16. Turning to the case in hand in the light of above discussions, we are of the view that whatever income is generated on this investment by way of dividend that is exempted under Section 10(33) of the Act and in that case the interest expenditure incurred on the borrowed funds which were invested in shares is not allowable against the dividend income or other income of the assessee in view of the provisions of Section 14A of the IT Act. If the assessee succeeds in proving that by having controlling shares in the group companies it earns this much of profit, which is chargeable to tax, the pro rata interest expenditure may be allowed to be deducted but it has not been proved so far. In these circumstances, we are of the view that after the insertion of Section 14A one has to look to the investment and income earned therefrom in the light of provisions of Section 14A and not otherwise. We (are) therefore, of the view that the Revenue authorities are justified to disallow the pro rata interest expenditure from the taxable income.

17. In view of the decision with regard to ground No. 1 stamp duty paid cannot be allowed, as it increases the capital of the assessee.
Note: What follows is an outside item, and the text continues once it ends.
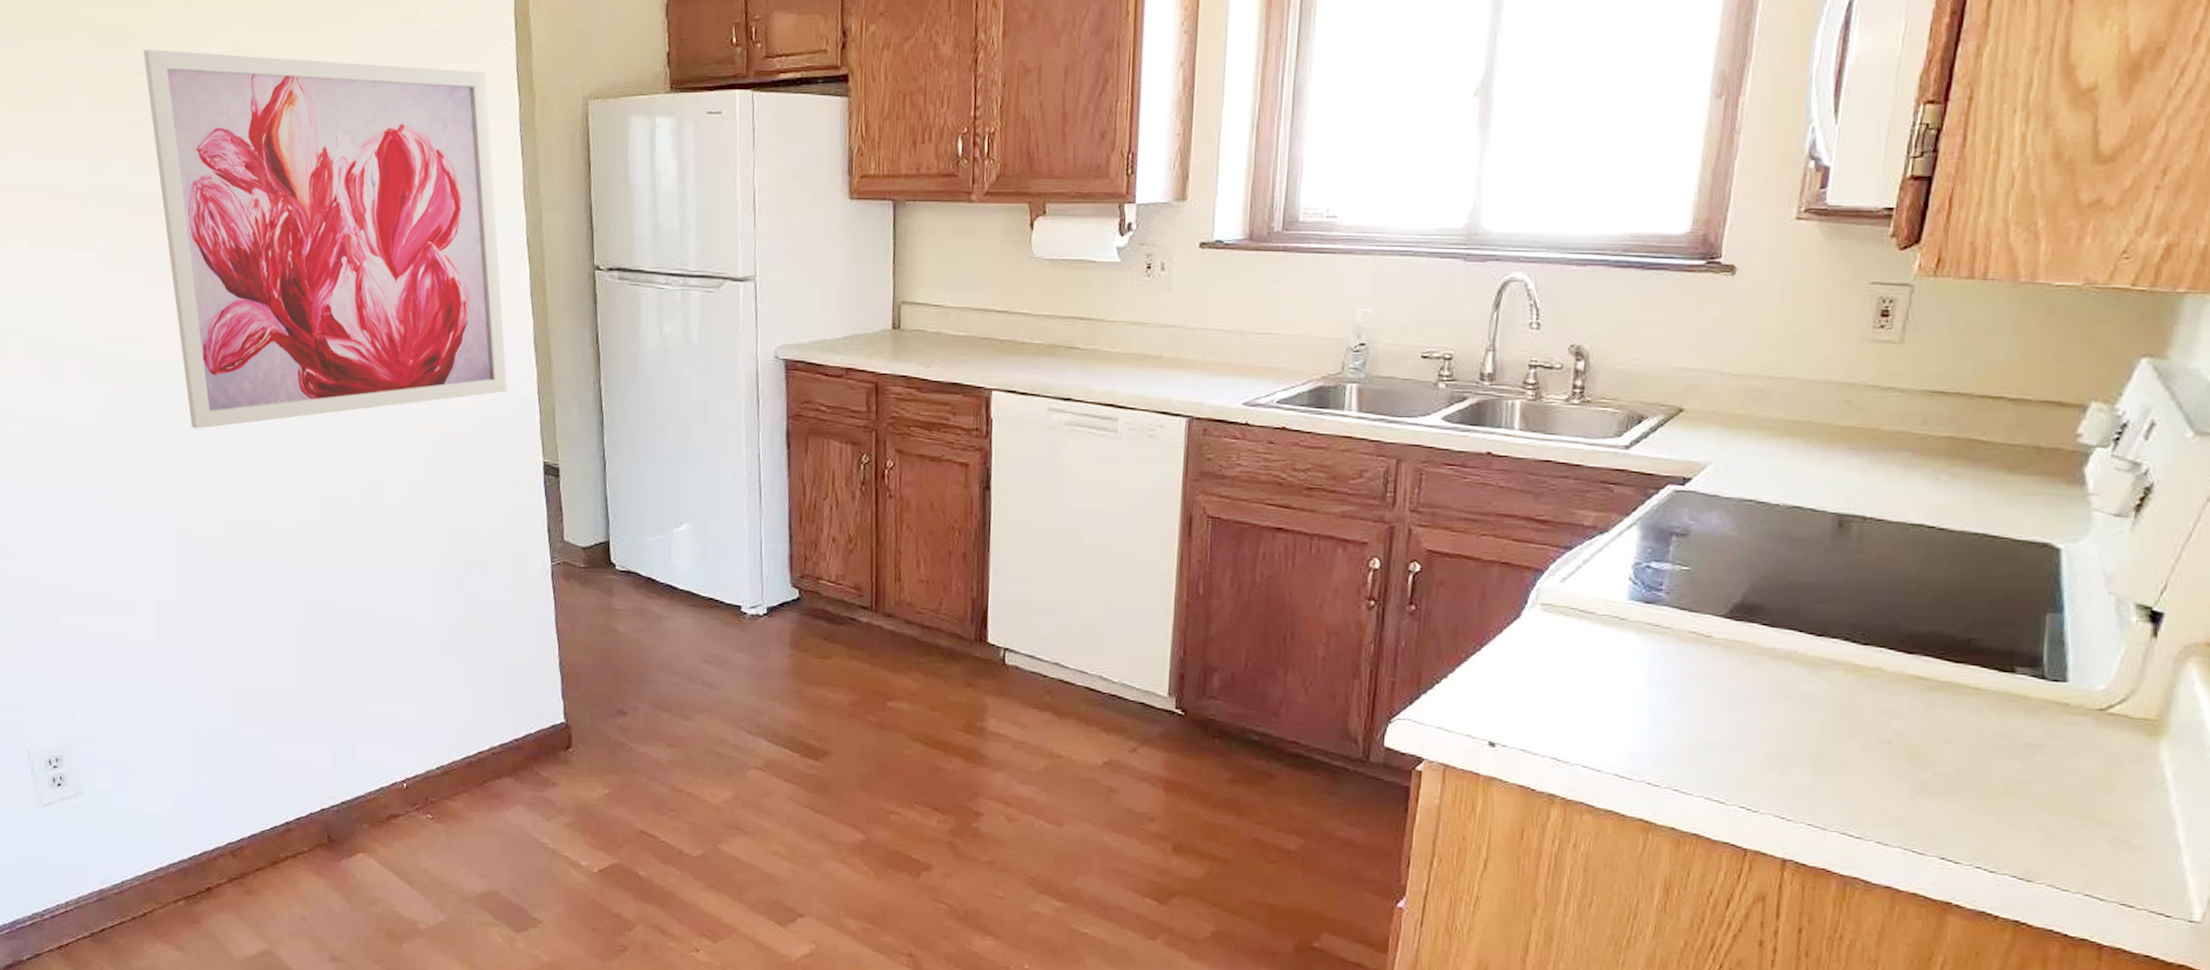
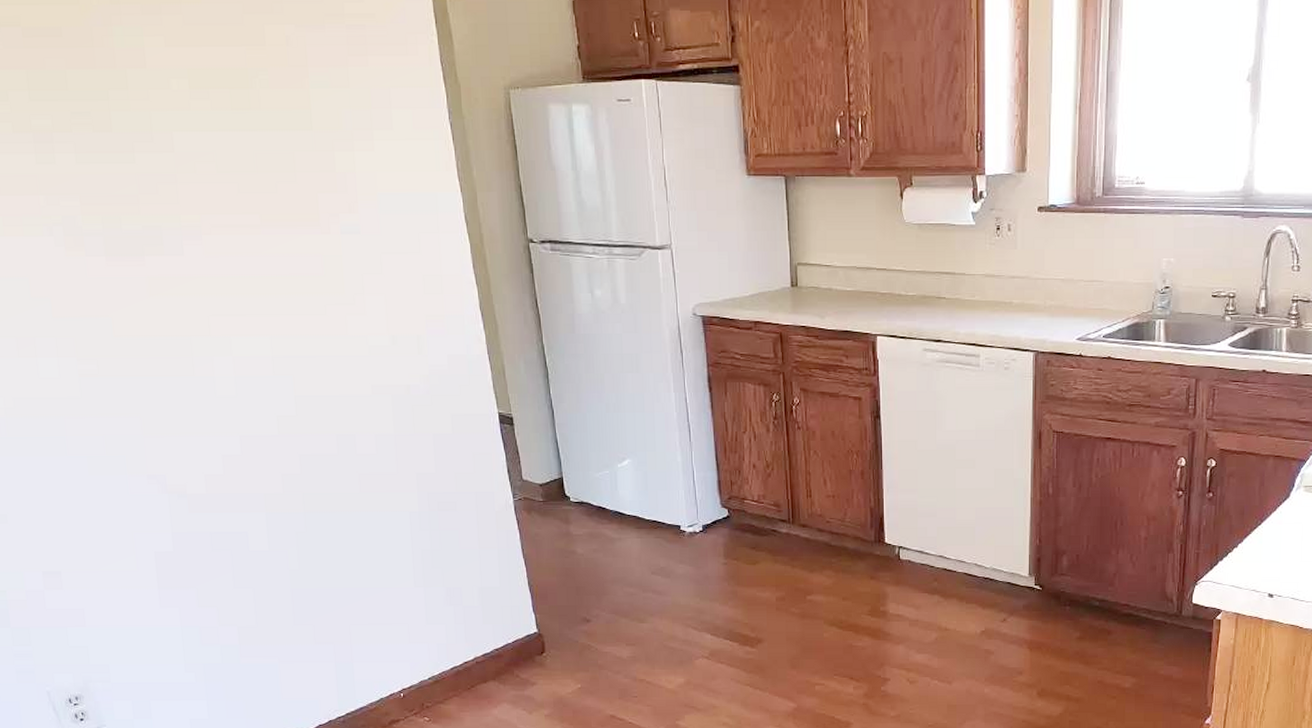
wall art: present [144,50,508,429] -> none [76,44,460,398]

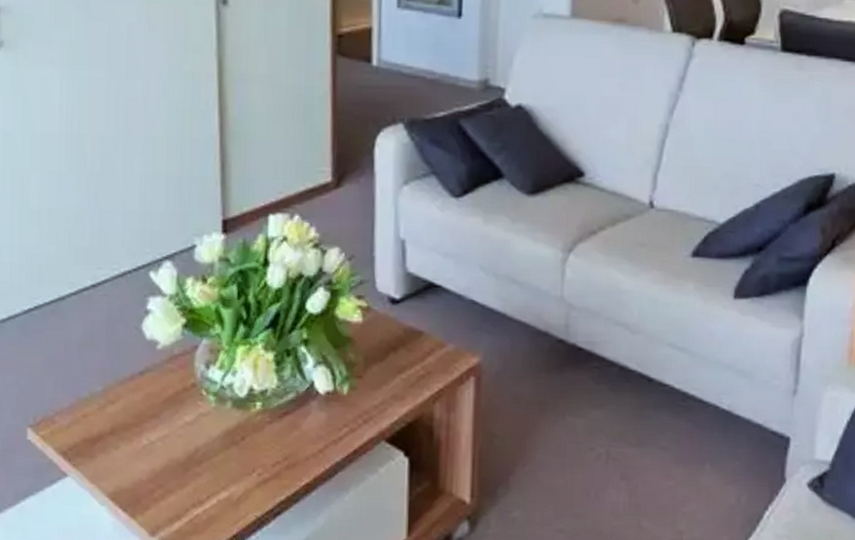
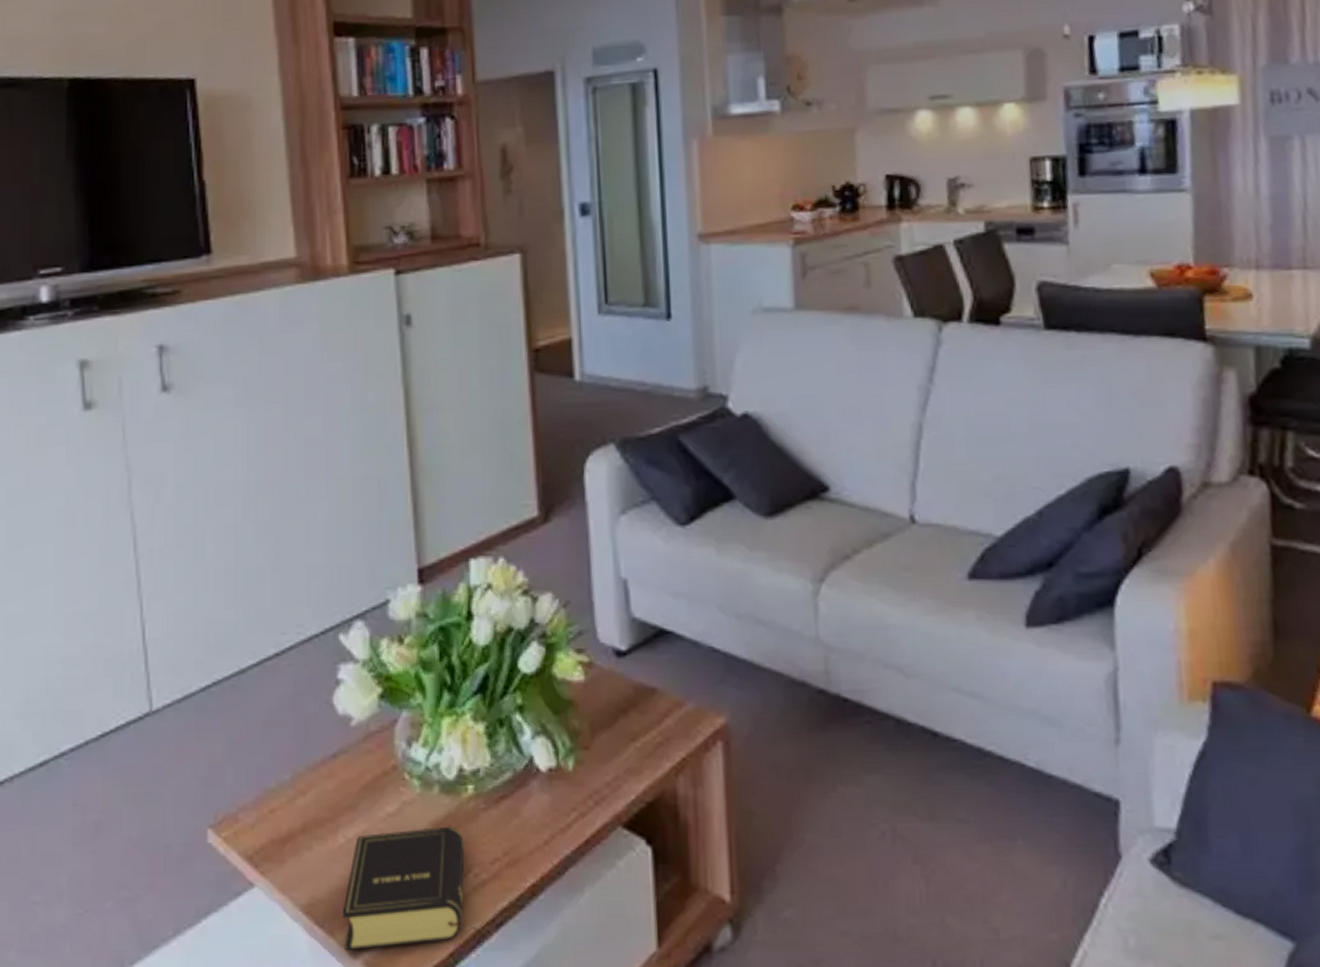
book: none [142,434,251,531] -> present [341,826,465,951]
Hence, ground Nos. 2 and 3 are dismissed.

18. Ground No. 4 is consequential in nature. ITA No. 6593/Mum/2005

19. Through this appeal, the assessee has assailed the order of the CIT(A), who has confirmed the penalty levied under Section 271(1)(c) of the IT Act.

20. Having carefully examined the rival submissions and from the careful perusal of the orders of authorities below, we find that AO has levied the penalty under Section 271(1)(c) on account of an addition made for disallowance of the pro rata interest expenditure incurred on the borrowed funds, which were invested in finance as well as purchase of shares, against the interest income of the assessee, after invoking the provisions of Section 14A of the IT Act. During the course of hearing, the learned Counsel for the assessee has invited our attention to the various judgments, which were referred to by the parties in the foregoing appeals with the submission that the issue where the expenditure incurred to earn taxable and non-taxable income is indivisible, the entire expenditure are to be allowed against the taxable income is a debatable one and once the assessee has taken a particular view in the light of some judicial pronouncement, the act of the assessee does not attract any penal action, i.e. penalty under Section 271(1)(c) of the Act. Albeit the situation has been changed after the introduction of Section 14A to a statute, but it does not mean that its violation attracts the penalty under Section 271(1)(c) of the Act. From the perusal of record, we find that assessee has raised the claim under the bona fide belief, as such it cannot be held that assessee is guilty of concealment of income or furnishing of inaccurate particulars. We, therefore, do not find any merit in the penalty levied under Section 271(1)(c) by the Revenue authorities. Accordingly, we set aside the order of the CIT(A) and delete the penalty.

21. In the result, ITA No. 963/Mum/2004 is dismissed and ITA No. 6593/Mum/2005 is allowed.